- Text -
To analyze the early response of mesencephalic NCCs to Shh, prechondrogenic cells were identified at d2 by the expression of Sox9 transcripts (36). Shh caused a 4-fold increase in the number of Sox9+ cells over controls while not altering the total cell number in d2 cultures (Fig. 2C). This effect was blocked by cyclopamine, a specific inhibitor of the Shh pathway (37). Treatment with both cyclopamine and Shh reduced the Sox9+ cell number to that observed in untreated cultures, whereas cyclopamine addition in the absence of Shh had no effect (Fig. 2C). To determine whether Shh influenced the proliferation rate of prechondrocytes, we analyzed BrdU incorporation by Sox9+ cells in d2 cultures. The proportion of BrdU+ Sox9+ cells did not differ in the absence (10.4 ± 5.4%) and presence (6.4 ± 2.1%; P = 0.2) of 100 ng/ml Shh. Moreover, neither labeling of collagen2a1+ chondrocytes with phosphohistone H3 in d4 cultures nor incorporation of BrdU by chondroitin sulfate+ cells in d6 cultures revealed a significant difference between Shh-treated and untreated cells (data not shown). Taken together, these results show that Shh acts during the first 48 h of culture to promote survival and/or differentiation of Sox9+ prechondrogenic cells, which are particularly numerous in the early mesencephalic NCCs.

Shh Increases Multipotent Mesenchymal Cells While Decreasing the Number of Only-Neural Progenitors in CNCC Clonal Cultures.

- Work to complete -
1. Condense the paragraph of the text on Shh that begins "To analyze the early response" into a short bulleted list, keeping its main facts.
2. According to the text on Shh, why was BrdU incorporation by Sox9+ cells analyzed in d2 cultures? Answer in one to three sentences.

- Extracted records -
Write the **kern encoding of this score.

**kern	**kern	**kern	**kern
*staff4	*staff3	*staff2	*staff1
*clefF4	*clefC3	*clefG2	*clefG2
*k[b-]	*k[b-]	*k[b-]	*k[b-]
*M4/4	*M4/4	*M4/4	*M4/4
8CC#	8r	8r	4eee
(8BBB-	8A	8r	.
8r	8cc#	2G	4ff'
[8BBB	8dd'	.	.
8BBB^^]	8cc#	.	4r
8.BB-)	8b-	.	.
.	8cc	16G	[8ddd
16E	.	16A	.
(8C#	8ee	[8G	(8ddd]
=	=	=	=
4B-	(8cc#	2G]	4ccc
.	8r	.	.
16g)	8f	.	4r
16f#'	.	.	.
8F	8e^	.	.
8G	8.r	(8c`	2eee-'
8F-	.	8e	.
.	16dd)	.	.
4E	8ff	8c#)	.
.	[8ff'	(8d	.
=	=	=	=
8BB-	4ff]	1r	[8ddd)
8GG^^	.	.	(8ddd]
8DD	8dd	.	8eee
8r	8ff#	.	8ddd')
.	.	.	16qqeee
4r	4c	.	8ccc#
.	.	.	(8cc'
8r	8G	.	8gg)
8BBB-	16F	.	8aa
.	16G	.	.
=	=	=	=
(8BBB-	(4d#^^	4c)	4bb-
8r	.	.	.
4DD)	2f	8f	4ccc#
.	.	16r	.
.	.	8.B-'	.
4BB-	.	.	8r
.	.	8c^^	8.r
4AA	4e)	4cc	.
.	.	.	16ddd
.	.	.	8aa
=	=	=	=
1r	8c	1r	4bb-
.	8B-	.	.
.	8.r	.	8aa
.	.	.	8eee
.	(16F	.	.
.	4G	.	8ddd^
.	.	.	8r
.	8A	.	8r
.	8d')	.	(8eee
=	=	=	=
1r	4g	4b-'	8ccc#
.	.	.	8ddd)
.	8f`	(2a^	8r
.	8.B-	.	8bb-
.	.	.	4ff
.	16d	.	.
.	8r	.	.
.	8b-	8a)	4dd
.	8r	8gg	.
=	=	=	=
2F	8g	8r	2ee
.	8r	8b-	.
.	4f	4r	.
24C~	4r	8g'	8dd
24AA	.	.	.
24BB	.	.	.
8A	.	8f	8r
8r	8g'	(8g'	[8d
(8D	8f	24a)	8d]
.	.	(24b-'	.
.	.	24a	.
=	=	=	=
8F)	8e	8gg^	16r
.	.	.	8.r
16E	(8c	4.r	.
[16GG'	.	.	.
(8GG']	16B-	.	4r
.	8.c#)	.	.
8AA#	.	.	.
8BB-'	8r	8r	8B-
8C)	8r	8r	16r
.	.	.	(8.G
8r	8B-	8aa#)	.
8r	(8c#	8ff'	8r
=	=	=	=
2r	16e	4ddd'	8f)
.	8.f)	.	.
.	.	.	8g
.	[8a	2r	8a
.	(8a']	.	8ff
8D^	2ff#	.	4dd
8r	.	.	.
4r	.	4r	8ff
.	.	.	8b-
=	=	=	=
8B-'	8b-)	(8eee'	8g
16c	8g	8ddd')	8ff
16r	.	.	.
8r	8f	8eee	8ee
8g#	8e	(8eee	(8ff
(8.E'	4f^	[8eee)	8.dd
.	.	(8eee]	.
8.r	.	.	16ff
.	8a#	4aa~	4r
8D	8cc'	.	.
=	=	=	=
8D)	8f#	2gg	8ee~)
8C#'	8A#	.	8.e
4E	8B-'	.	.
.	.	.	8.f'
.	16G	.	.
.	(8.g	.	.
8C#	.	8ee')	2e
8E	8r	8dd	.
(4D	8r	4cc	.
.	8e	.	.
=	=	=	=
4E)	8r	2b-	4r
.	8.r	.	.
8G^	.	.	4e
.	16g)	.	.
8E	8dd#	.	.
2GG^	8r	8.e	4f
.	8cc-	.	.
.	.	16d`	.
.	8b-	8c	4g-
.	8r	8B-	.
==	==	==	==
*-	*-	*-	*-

- Responses -
1.
- At d2, prechondrogenic cells were identified by their expression of Sox9 transcripts.
- Shh increased the number of Sox9+ cells fourfold over controls without changing the total cell number in d2 cultures.
- Cyclopamine, a specific inhibitor of the Shh pathway, blocked this effect. With Shh, it brought Sox9+ numbers back to untreated levels, and alone it had no effect.
- BrdU incorporation by Sox9+ cells at d2 did not differ without Shh (10.4 ± 5.4%) and with 100 ng/ml Shh (6.4 ± 2.1%; P = 0.2).
- Phosphohistone H3 labeling of collagen2a1+ chondrocytes at d4 showed no significant difference with Shh treatment. Neither did BrdU incorporation by chondroitin sulfate+ cells at d6.
- Conclusion: during the first 48 h, Shh promotes survival and/or differentiation of Sox9+ prechondrogenic cells, which are particularly numerous in early mesencephalic NCCs.

2. BrdU incorporation by Sox9+ cells was analyzed to find out whether Shh influenced the proliferation rate of prechondrocytes. The proportion of BrdU+ Sox9+ cells did not differ significantly with or without Shh.